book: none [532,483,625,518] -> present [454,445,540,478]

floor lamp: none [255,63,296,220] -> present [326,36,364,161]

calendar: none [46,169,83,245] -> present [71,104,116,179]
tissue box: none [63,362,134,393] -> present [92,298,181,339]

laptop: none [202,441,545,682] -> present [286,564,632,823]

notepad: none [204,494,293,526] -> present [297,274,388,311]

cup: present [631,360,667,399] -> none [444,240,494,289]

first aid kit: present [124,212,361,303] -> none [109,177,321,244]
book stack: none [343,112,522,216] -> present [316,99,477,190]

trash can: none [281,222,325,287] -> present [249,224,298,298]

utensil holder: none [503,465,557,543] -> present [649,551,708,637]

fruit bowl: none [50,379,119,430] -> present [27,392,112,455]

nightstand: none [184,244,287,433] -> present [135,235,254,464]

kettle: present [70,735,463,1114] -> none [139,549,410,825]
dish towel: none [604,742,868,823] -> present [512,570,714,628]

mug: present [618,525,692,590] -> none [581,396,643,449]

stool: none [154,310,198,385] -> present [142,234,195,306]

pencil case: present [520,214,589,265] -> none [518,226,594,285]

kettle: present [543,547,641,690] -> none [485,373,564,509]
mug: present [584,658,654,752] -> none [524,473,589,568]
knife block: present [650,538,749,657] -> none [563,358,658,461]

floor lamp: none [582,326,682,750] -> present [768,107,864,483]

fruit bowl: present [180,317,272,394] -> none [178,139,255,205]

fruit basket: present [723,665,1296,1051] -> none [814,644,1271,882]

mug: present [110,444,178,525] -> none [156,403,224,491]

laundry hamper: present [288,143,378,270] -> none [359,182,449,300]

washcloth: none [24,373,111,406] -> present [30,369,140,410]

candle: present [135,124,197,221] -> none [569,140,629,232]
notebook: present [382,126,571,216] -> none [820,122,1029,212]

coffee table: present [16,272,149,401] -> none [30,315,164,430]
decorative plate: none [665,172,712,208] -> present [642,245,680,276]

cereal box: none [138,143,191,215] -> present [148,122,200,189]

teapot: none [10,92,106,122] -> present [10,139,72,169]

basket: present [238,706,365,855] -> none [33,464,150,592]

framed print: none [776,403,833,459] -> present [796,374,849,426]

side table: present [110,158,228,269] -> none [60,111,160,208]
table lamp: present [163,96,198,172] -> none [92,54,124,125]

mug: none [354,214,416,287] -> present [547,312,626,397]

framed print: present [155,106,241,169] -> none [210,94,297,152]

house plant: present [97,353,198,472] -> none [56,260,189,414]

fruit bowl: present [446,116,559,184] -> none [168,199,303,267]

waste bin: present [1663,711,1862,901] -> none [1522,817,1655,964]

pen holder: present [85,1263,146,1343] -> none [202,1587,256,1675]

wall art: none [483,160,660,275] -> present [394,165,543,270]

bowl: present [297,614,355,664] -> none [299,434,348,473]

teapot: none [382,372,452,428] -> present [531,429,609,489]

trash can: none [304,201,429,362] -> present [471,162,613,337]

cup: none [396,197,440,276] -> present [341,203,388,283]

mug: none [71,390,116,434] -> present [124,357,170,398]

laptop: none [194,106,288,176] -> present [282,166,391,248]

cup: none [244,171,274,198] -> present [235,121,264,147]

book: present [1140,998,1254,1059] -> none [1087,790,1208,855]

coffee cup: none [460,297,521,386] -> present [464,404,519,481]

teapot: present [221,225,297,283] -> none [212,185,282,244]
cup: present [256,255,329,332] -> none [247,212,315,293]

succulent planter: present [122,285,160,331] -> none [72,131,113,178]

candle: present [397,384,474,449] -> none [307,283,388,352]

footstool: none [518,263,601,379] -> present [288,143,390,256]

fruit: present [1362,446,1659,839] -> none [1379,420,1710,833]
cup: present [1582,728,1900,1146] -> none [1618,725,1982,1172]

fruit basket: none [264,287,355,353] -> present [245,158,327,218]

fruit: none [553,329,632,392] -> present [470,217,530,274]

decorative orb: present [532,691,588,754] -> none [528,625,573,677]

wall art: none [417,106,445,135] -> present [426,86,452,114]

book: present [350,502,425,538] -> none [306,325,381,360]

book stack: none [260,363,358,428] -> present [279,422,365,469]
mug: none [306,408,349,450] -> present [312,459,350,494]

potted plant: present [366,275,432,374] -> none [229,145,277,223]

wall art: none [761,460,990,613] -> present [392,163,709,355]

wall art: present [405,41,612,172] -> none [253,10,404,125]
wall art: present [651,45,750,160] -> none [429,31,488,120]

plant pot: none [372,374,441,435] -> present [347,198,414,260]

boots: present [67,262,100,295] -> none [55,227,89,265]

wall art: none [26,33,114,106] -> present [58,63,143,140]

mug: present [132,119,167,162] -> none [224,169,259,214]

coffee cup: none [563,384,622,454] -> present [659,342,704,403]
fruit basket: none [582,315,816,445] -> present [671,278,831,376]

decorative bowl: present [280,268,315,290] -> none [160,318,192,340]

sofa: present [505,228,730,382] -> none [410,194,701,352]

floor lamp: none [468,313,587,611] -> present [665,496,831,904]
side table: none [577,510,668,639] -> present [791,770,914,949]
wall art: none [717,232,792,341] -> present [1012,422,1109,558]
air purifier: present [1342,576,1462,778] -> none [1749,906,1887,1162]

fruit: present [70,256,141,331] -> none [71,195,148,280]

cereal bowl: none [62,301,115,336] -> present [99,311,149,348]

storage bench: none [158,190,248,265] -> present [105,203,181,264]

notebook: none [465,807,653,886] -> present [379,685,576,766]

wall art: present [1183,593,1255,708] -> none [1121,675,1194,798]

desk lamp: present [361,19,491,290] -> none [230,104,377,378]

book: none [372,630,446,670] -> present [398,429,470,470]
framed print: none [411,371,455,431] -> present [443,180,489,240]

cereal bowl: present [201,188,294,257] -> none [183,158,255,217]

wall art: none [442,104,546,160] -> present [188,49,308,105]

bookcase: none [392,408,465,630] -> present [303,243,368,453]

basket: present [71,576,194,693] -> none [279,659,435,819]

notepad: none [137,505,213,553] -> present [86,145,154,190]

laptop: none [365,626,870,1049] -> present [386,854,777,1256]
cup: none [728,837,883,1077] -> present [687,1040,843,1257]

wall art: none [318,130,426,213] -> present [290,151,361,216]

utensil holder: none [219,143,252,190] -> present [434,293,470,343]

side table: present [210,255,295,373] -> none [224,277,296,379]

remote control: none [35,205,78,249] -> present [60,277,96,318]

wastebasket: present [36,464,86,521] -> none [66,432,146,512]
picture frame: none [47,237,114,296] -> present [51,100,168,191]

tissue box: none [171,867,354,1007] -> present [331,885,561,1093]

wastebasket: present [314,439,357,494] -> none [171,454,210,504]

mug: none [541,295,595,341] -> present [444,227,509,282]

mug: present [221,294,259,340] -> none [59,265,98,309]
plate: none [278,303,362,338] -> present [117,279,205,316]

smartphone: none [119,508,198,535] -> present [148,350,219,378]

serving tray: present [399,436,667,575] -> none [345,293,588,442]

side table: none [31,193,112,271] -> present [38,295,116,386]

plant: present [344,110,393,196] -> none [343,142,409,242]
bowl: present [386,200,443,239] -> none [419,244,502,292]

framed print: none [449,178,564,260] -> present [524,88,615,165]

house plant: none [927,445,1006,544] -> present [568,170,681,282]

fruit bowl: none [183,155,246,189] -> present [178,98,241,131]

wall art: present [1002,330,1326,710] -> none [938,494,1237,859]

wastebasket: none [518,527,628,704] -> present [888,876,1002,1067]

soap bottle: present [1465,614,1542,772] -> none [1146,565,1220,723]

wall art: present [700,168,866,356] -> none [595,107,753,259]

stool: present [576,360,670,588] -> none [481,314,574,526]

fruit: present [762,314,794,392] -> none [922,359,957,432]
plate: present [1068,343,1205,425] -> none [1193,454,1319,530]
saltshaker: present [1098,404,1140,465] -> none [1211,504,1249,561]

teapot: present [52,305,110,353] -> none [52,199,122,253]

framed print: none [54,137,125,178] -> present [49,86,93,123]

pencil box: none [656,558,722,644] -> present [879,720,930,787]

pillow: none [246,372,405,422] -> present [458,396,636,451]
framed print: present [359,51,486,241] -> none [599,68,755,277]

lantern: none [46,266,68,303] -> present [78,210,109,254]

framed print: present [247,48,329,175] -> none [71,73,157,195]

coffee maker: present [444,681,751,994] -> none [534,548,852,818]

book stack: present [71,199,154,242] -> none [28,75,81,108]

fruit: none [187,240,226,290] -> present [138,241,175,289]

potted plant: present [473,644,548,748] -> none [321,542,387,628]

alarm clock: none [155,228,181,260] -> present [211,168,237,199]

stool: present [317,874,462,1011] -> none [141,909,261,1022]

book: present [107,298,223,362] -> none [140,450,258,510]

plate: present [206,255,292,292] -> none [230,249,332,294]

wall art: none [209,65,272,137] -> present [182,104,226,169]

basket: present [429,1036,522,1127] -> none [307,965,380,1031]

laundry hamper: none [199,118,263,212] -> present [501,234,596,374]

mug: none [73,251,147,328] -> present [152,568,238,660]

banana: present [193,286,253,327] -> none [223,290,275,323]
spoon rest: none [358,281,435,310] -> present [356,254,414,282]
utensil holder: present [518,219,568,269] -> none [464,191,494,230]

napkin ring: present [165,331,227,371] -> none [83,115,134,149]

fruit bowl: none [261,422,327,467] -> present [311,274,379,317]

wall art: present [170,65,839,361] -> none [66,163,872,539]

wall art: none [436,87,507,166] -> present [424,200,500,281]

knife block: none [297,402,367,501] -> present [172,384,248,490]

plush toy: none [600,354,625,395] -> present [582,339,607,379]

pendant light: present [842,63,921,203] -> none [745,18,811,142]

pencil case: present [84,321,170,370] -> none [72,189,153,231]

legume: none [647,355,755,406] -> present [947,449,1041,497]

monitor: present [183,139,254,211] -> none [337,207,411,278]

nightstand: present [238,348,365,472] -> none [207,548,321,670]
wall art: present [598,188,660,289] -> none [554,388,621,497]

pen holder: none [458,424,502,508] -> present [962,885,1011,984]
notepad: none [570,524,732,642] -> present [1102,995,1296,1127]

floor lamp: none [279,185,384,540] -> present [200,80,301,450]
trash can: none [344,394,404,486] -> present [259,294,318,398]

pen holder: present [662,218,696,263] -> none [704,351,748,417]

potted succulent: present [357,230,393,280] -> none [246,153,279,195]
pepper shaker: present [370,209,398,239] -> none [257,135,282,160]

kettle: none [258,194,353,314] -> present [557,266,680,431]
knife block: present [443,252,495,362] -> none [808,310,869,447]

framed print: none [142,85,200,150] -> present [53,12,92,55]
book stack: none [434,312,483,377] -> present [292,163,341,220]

◆ ◆ ◆ ◆ ◆

◆ **INSTRUCTION**:
Pick out the lines above that hold the string "framed" and show them.

◆ **ANSWER AREA**:
framed print: none [776,403,833,459] -> present [796,374,849,426]
framed print: present [155,106,241,169] -> none [210,94,297,152]
framed print: none [411,371,455,431] -> present [443,180,489,240]
framed print: none [449,178,564,260] -> present [524,88,615,165]
framed print: none [54,137,125,178] -> present [49,86,93,123]
framed print: present [359,51,486,241] -> none [599,68,755,277]
framed print: present [247,48,329,175] -> none [71,73,157,195]
framed print: none [142,85,200,150] -> present [53,12,92,55]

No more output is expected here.